Could you restate the entries below word for word and leave out the pictures?

Spatial grounding data
┌────────

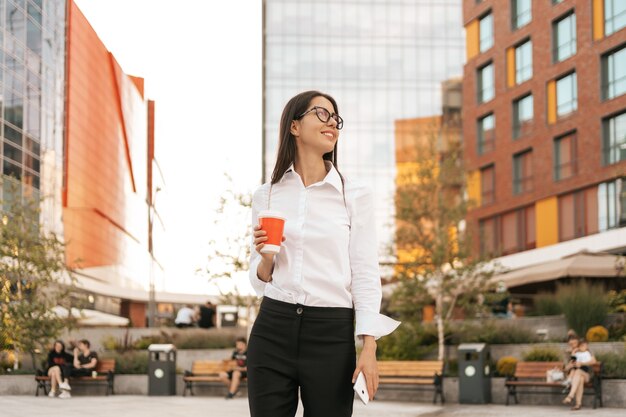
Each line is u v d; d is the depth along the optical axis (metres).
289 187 3.26
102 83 73.94
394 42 60.72
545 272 24.30
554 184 40.12
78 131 63.81
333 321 3.11
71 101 61.44
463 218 23.47
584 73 38.38
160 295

└────────

RESULT
Each line is u v d; d is the depth along the optical axis (metres).
289 187 3.26
102 83 73.94
394 42 60.72
545 272 24.30
554 184 40.12
78 131 63.81
333 321 3.11
71 101 61.44
463 218 23.47
584 73 38.38
160 295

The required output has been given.